In the above, it is simply known that extended instruction 28 in the GLSL.std.450 instruction set means the GLSL semantics for the built-in sqrt(). This is known from the extended instruction specification just as well as it is known that core instruction 122 is OpIAdd.

3.2. Libraries

Currently, in graphical shading languages, there are no libraries of functions to call, only intrinsic built-in functions, or possibly separate compilation units of function bodies. Further, for graphical shaders, one SPIR-V module represents an entire stage of a graphical-shader pipeline: All compilation units for that stages must be linked together by the front end for that language, making a single SPIR-V module. Thus, as graphical shading languages stand today, they do not link to external libraries of unknown semantics, and this section does not apply to them.

OpenCL source languages, however, support multiple compilation units, where external functions and variables can be imported and exported. Libraries, for example, make use of separate compilation units. This is represented in SPIR-V using multiple modules that are subsequently linked together. Within a module, use the Linkage Type decoration on functions and variables to decorate them as being either definitions to Export, or declarations to Import. Linkers will subsequently link symbols by an exported name string.

3.3. Extensions

Traditional-style extensions can also be added to SPIR-V. It is easy to extend all the types, storage classes, opcodes, decorations, etc. by adding to the enumeration tokens. Of course, if done independently by two parties, this would cause some obvious conflicts. So, vendors wishing to write extensions to SPIR-V can register for a range of enumeration values to avoid conflict.

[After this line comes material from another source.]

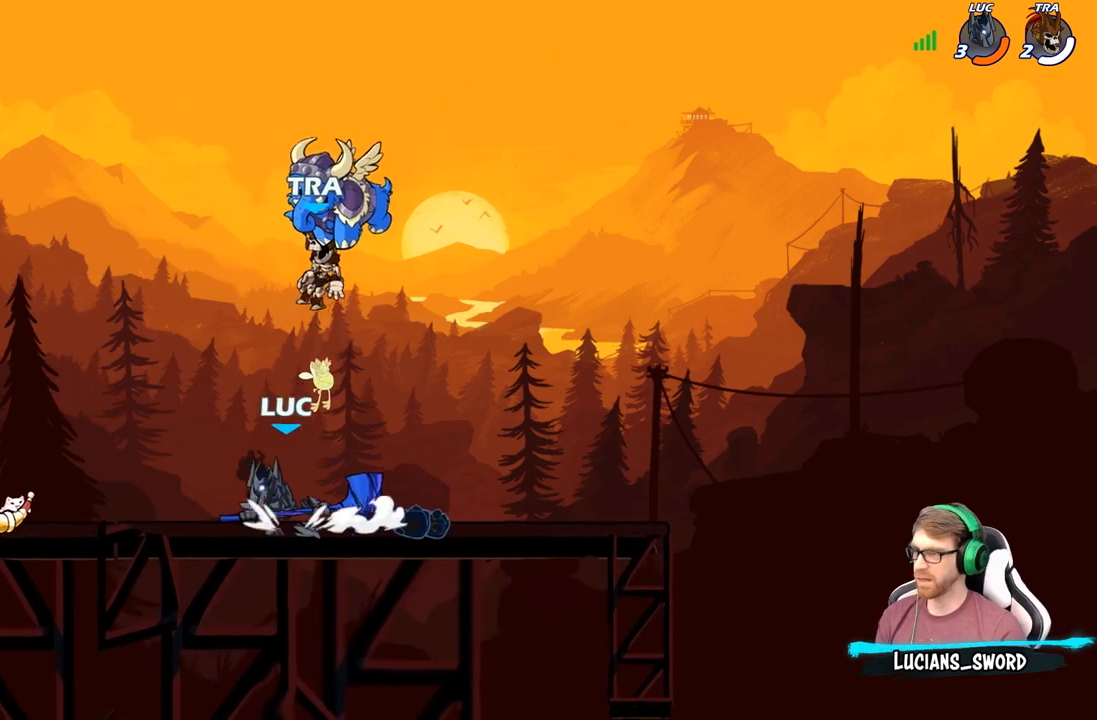
{"buttons": [], "left_stick": "down-left", "right_stick": "center", "events": [[17, "R2", "down"], [33, "A", "down"], [200, "A", "up"], [250, "R2", "up"], [267, "left_stick", "down-left"]]}
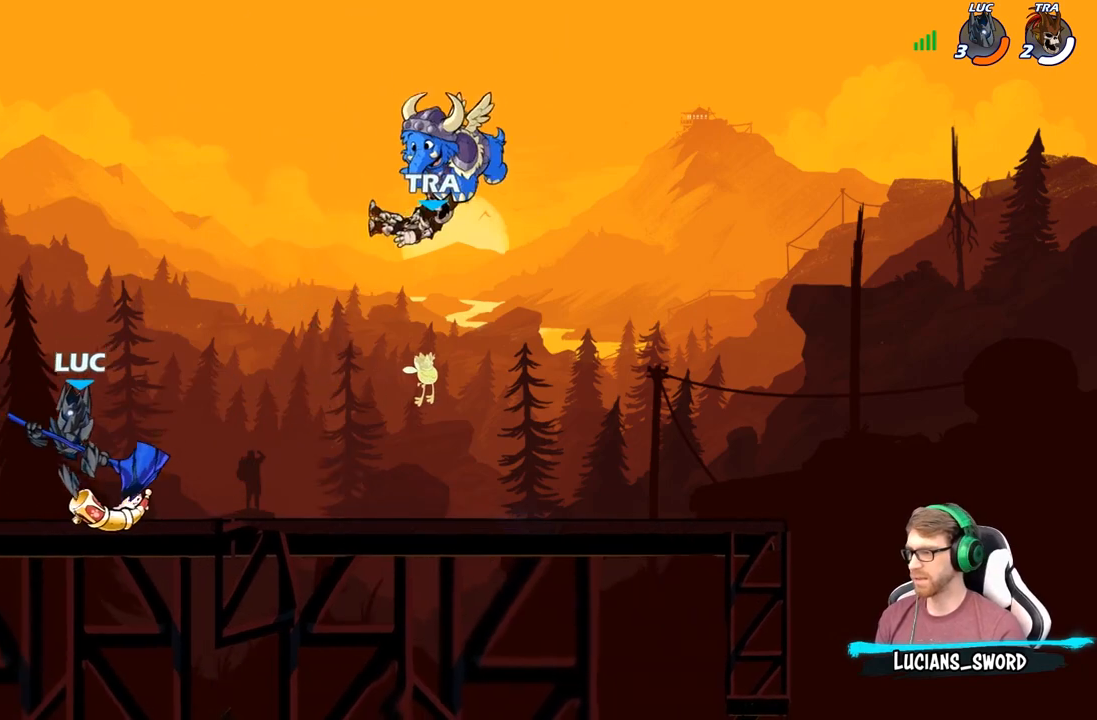
{"buttons": [], "left_stick": "down-right", "right_stick": "center", "events": [[67, "left_stick", "up-left"], [200, "R2", "down"], [217, "A", "down"], [317, "A", "up"], [350, "R2", "up"], [383, "left_stick", "down-right"]]}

Use of such extensions must be declared near the beginning of the module, using the OpExtension instruction.

Extending SPIR-V through OpExtension is not necessarily the same thing as the source language using an extension. It is quite possible that core SPIR-V has all the features needed to support some source-language extensions. For debug purposes only, extensions used at the source-language level can be documented in a SPIR-V module using the OpSourceExtension instruction. If such a source extension does require a SPIR-V extension, that is a separate thing, a SPIR-V extension, which still must be declared through the OpExtension instruction.